= TASK TO COMPLETE =
Show each line from the listing that includes the word "maniaco".

= INFORMATION PROVIDED =

========

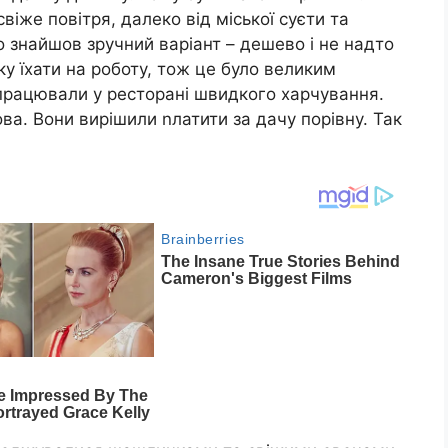
віже повітря, далеко від міської суєти та
 знайшов зручний варіант – дешево і не надто
у їхати на роботу, тож це було великим
 працювали у ресторані швидкого харчування.
ва. Вони вирішили nлатити за дачу порівну. Так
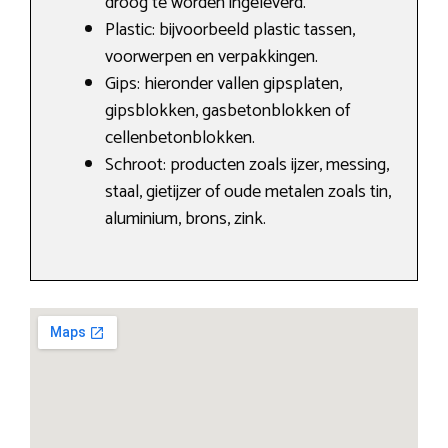
droog te worden ingeleverd.
Plastic: bijvoorbeeld plastic tassen,
voorwerpen en verpakkingen.
Gips: hieronder vallen gipsplaten,
gipsblokken, gasbetonblokken of
cellenbetonblokken.
Schroot: producten zoals ijzer, messing,
staal, gietijzer of oude metalen zoals tin,
aluminium, brons, zink.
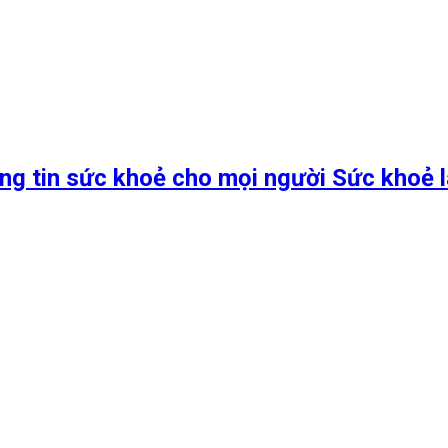
ng tin sức khoẻ cho mọi người Sức khoẻ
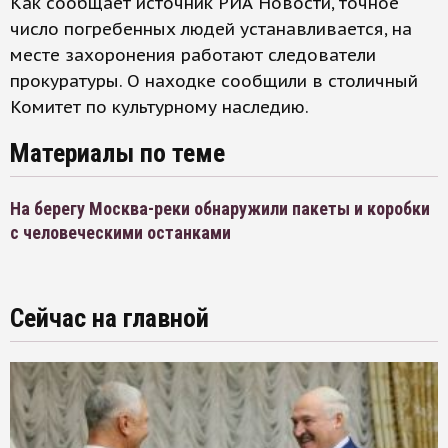
Как сообщает источник РИА Новости, точное
число погребенных людей устанавливается, на
месте захоронения работают следователи
прокуратуры. О находке сообщили в столичный
Комитет по культурному наследию.
Материалы по теме
На берегу Москва-реки обнаружили пакеты и коробки
с человеческими останками
Сейчас на главной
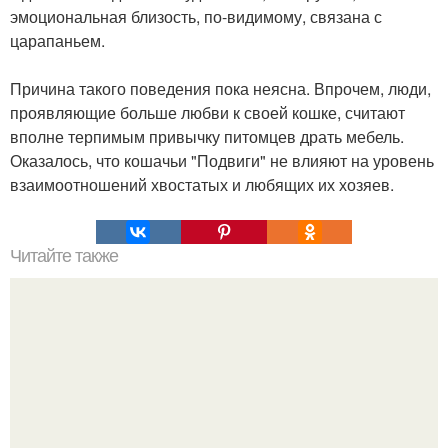
эмоциональная близость, по-видимому, связана с
царапаньем.
Причина такого поведения пока неясна. Впрочем, люди,
проявляющие больше любви к своей кошке, считают
вполне терпимым привычку питомцев драть мебель.
Оказалось, что кошачьи "Подвиги" не влияют на уровень
взаимоотношений хвостатых и любящих их хозяев.
Читайте также
Ученые объяснили, откуда берется седина и как с ней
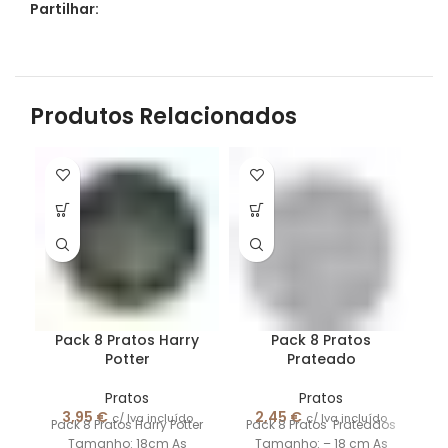
Partilhar:
Produtos Relacionados
Pack 8 Pratos Harry
Pack 8 Pratos
Potter
Prateado
P
Pratos
Pratos
3,95
€
2,45
€
c/ Iva incluído
c/ Iva incluído
Pack 8 Pratos Harry Potter
Pack 8 Pratos Prateados
P
Tamanho: 18cm As
Tamanho: – 18 cm As
M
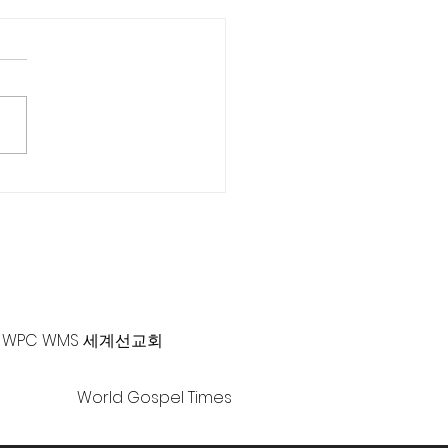
화로 전하는 복음은 강한
있습니다”
-381-0010 |
office@gawpc.com
WPC WMS 세계선교회
World Gospel Times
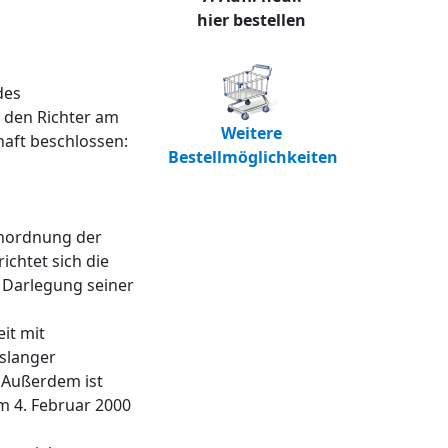
hier bestellen
des
 den Richter am
Weitere
aft beschlossen:
Bestellmöglichkeiten
Anordnung der
ichtet sich die
r Darlegung seiner
it mit
slanger
. Außerdem ist
m 4. Februar 2000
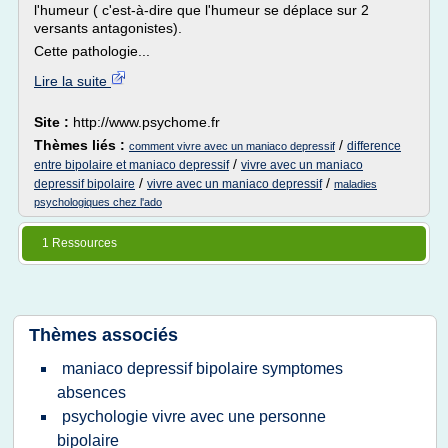
l'humeur ( c'est-à-dire que l'humeur se déplace sur 2
versants antagonistes).
Cette pathologie...
Lire la suite
Site :
http://www.psychome.fr
Thèmes liés :
/
difference
comment vivre avec un maniaco depressif
/
entre bipolaire et maniaco depressif
vivre avec un maniaco
/
/
depressif bipolaire
vivre avec un maniaco depressif
maladies
psychologiques chez l'ado
1 Ressources
Thèmes associés
maniaco depressif bipolaire symptomes
absences
psychologie vivre avec une personne
bipolaire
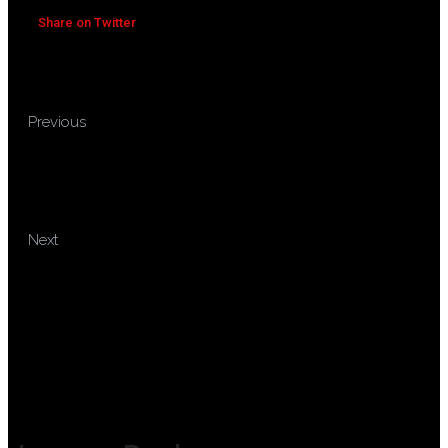
Share on Twitter
TRAINING
Previous
TRANSFORMATIONAL LEADERSHIP
BERBASIS GOOD CORPORATE
GOVERNANCE
TRAINING MACHINERY
Next
VIBRATION ANALYSIS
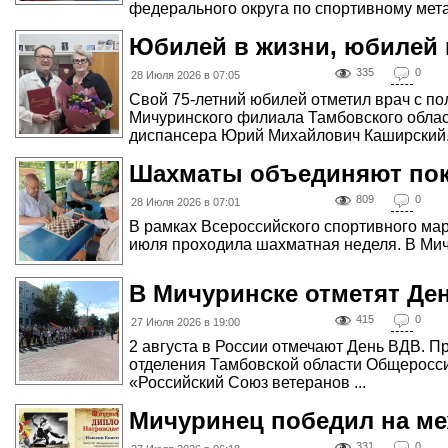
федерального округа по спортивному метан
Юбилей в жизни, юбилей
335
0
28 Июля 2026 в 07:05
Свой 75-летний юбилей отметил врач с п
Мичуринского филиала Тамбовского облас
диспансера Юрий Михайлович Каширский.
Шахматы объединяют по
809
0
28 Июля 2026 в 07:01
В рамках Всероссийского спортивного мар
июля проходила шахматная неделя. В Мичу
В Мичуринске отметят Де
415
0
27 Июля 2026 в 19:00
2 августа в России отмечают День ВДВ. П
отделения Тамбовской области Общеросс
«Российский Союз ветеранов ...
Мичуринец победил на м
331
0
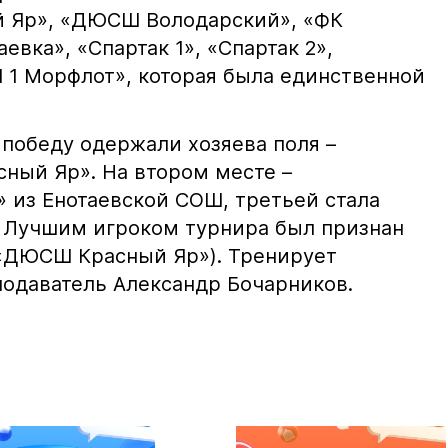
 Яр», «ДЮСШ Володарский», «ФК
евка», «Спартак 1», «Спартак 2»,
 1 Морфлот», которая была единственной
 победу одержали хозяева поля –
ный Яр». На втором месте –
» из Енотаевской СОШ, третьей стала
 Лучшим игроком турнира был признан
«ДЮСШ Красный Яр»). Тренирует
подаватель Александр Бочарников.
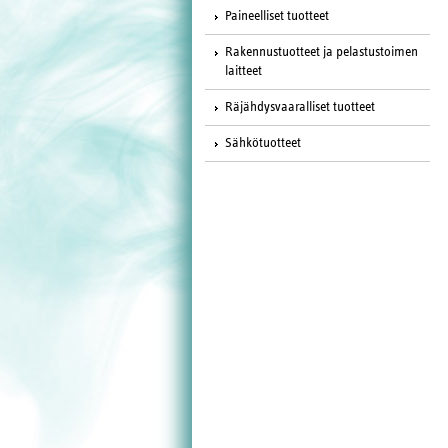
Paineelliset tuotteet
Rakennustuotteet ja pelastustoimen
laitteet
Räjähdysvaaralliset tuotteet
Sähkötuotteet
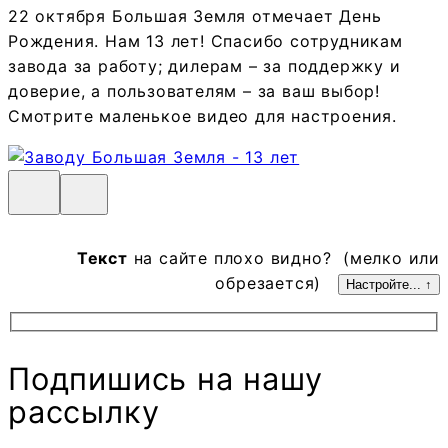
22 октября Большая Земля отмечает День
Рождения. Нам 13 лет! Спасибо сотрудникам
завода за работу; дилерам – за поддержку и
доверие, а пользователям – за ваш выбор!
Смотрите маленькое видео для настроения.
Текст
на сайте плохо видно? (мелко или
обрезается)
Настройте... ↑
Подпишись на нашу
рассылку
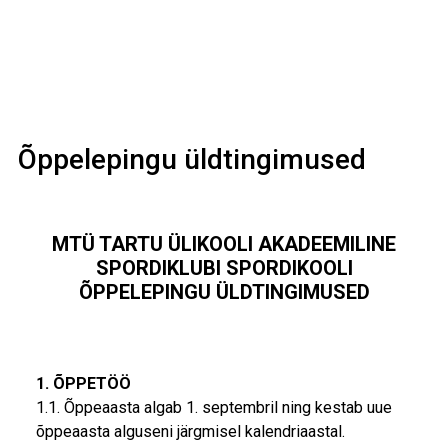
Õppelepingu üldtingimused
MTÜ TARTU ÜLIKOOLI AKADEEMILINE
SPORDIKLUBI SPORDIKOOLI
ÕPPELEPINGU ÜLDTINGIMUSED
1. ÕPPETÖÖ
1.1. Õppeaasta algab 1. septembril ning kestab uue
õppeaasta alguseni järgmisel kalendriaastal.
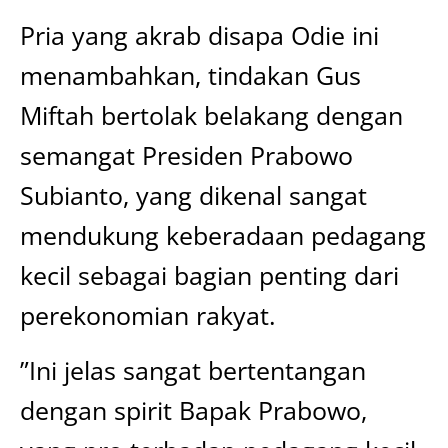
Pria yang akrab disapa Odie ini
menambahkan, tindakan Gus
Miftah bertolak belakang dengan
semangat Presiden Prabowo
Subianto, yang dikenal sangat
mendukung keberadaan pedagang
kecil sebagai bagian penting dari
perekonomian rakyat.
”Ini jelas sangat bertentangan
dengan spirit Bapak Prabowo,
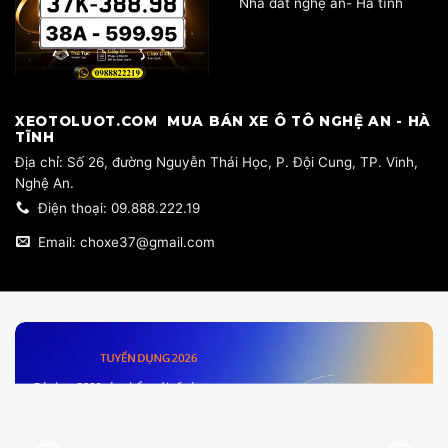
Nhà đất nghệ an- Hà tĩnh
​XEOTOLUOT.COM MUA BÁN XE Ô TÔ NGHỆ AN - HÀ
TĨNH
​Địa chỉ: Số 26, đường Nguyễn Thái Học, P. Đội Cung, TP. Vinh,
Nghệ An.
Điện thoại: 09.888.222.19
Email: choxe37@gmail.com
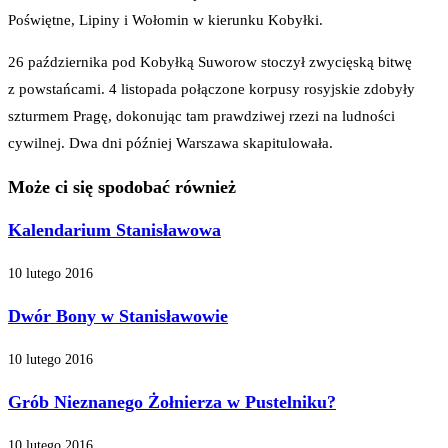
Poświętne, Lipiny i Wołomin w kierunku Kobyłki.
26 października pod Kobyłką Suworow stoczył zwycięską bitwę
z powstańcami. 4 listopada połączone korpusy rosyjskie zdobyły
szturmem Pragę, dokonując tam prawdziwej rzezi na ludności
cywilnej. Dwa dni później Warszawa skapitulowała.
Może ci się spodobać również
Kalendarium Stanisławowa
10 lutego 2016
Dwór Bony w Stanisławowie
10 lutego 2016
Grób Nieznanego Żołnierza w Pustelniku?
10 lutego 2016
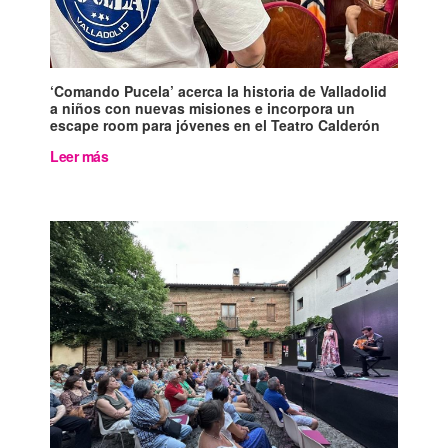
‘Comando Pucela’ acerca la historia de Valladolid
a niños con nuevas misiones e incorpora un
escape room para jóvenes en el Teatro Calderón
Leer más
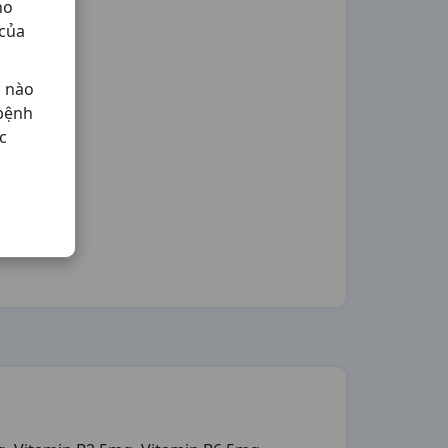
ho
 của
ả nào
 bệnh
c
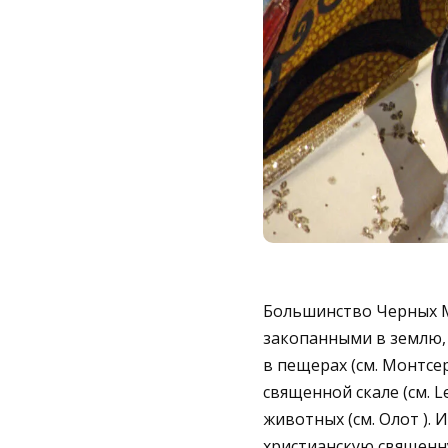
Большинство Черных М
закопанными в землю, (
в пещерах (см. Монтсерр
священной скале (см. L
животных (см. Олот ).
христианскую священн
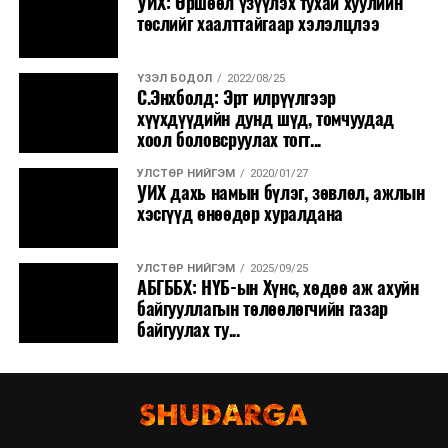
УИХ: Өршөөл үзүүлэх тухай хуулийн
нутгаар сэрүүснэ.
төслийг хаалттайгаар хэлэлцлээ
ҮЗЭЛ БОДОЛ
2022/08/25
С.Энхболд: Эрт илрүүлгээр
хүүхдүүдийн дунд шүд, томчуудад
хоол боловсруулах тогт...
УЛСТӨР НИЙГЭМ
2020/01/27
УИХ дахь намын бүлэг, зөвлөл, ажлын
хэсгүүд өнөөдөр хуралдана
УЛСТӨР НИЙГЭМ
2025/09/25
АБГББХ: НҮБ-ын Хүнс, хөдөө аж ахуйн
байгууллагын төлөөлөгчийн газар
байгуулах ту...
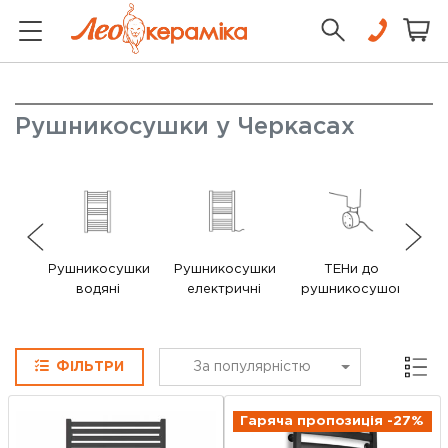
Рушникосушки у Черкасах
Рушникосушки
Рушникосушки
ТЕНи до
В
водяні
електричні
рушникосушок
ру
Сітка
ФІЛЬТРИ
За популярністю
Гаряча пропозиція -27%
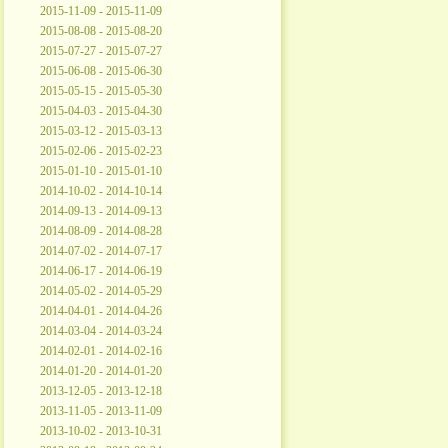
2015-11-09 - 2015-11-09
2015-08-08 - 2015-08-20
2015-07-27 - 2015-07-27
2015-06-08 - 2015-06-30
2015-05-15 - 2015-05-30
2015-04-03 - 2015-04-30
2015-03-12 - 2015-03-13
2015-02-06 - 2015-02-23
2015-01-10 - 2015-01-10
2014-10-02 - 2014-10-14
2014-09-13 - 2014-09-13
2014-08-09 - 2014-08-28
2014-07-02 - 2014-07-17
2014-06-17 - 2014-06-19
2014-05-02 - 2014-05-29
2014-04-01 - 2014-04-26
2014-03-04 - 2014-03-24
2014-02-01 - 2014-02-16
2014-01-20 - 2014-01-20
2013-12-05 - 2013-12-18
2013-11-05 - 2013-11-09
2013-10-02 - 2013-10-31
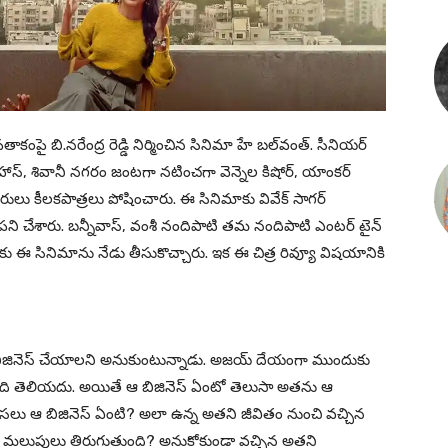
తాకంపై బి.నరేంద్ర రెడ్డి నిర్మించిన సినిమా హే బల్‌వంత్. సీనియర్
హాస్, శివానీ నగరం జంటగా నటించగా వెన్నెల కిషోర్, యాంకర్
రులు కీలకపాత్రలు పోషించారు. ఈ సినిమాకు వివేక్ సాగర్
 పని చేశారు. బన్నీవాస్‌, వంశీ నందిపాటి తమ నందిపాటి ఎంటర్ టైన్
ముందుకు ఈ సినిమాను నేడు తీసుకొచ్చారు. ఇక ఈ చిత్ర రివ్యూ విషయానికి
 బిజినెస్ చేయాలని అనుకుంటున్నాడు. అజయ్ దేయంగా ముందుకు
ేది తెలియదు. అయితే ఆ బిజినెస్ ఏంటో తెలుసా అతను ఆ
అసలు ఆ బిజినెస్ ఏంటి? అలా ఉన్న అతని జీవితం నుంచి వచ్చిన
మలుపులు తిరుగుతుంది? అనుకోకుండా వచ్చిన అతని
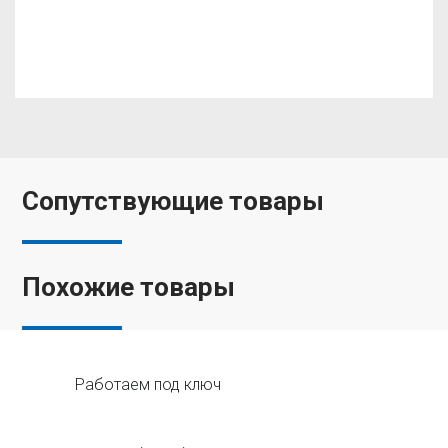
Сопутствующие товары
Похожие товары
Работаем под ключ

========

= RESULT BELOW =
comment vivre avec un maniaco depressif
entre bipolaire et maniaco depressif
vivre avec un maniaco
vivre avec un maniaco depressif
maniaco depressif bipolaire symptomes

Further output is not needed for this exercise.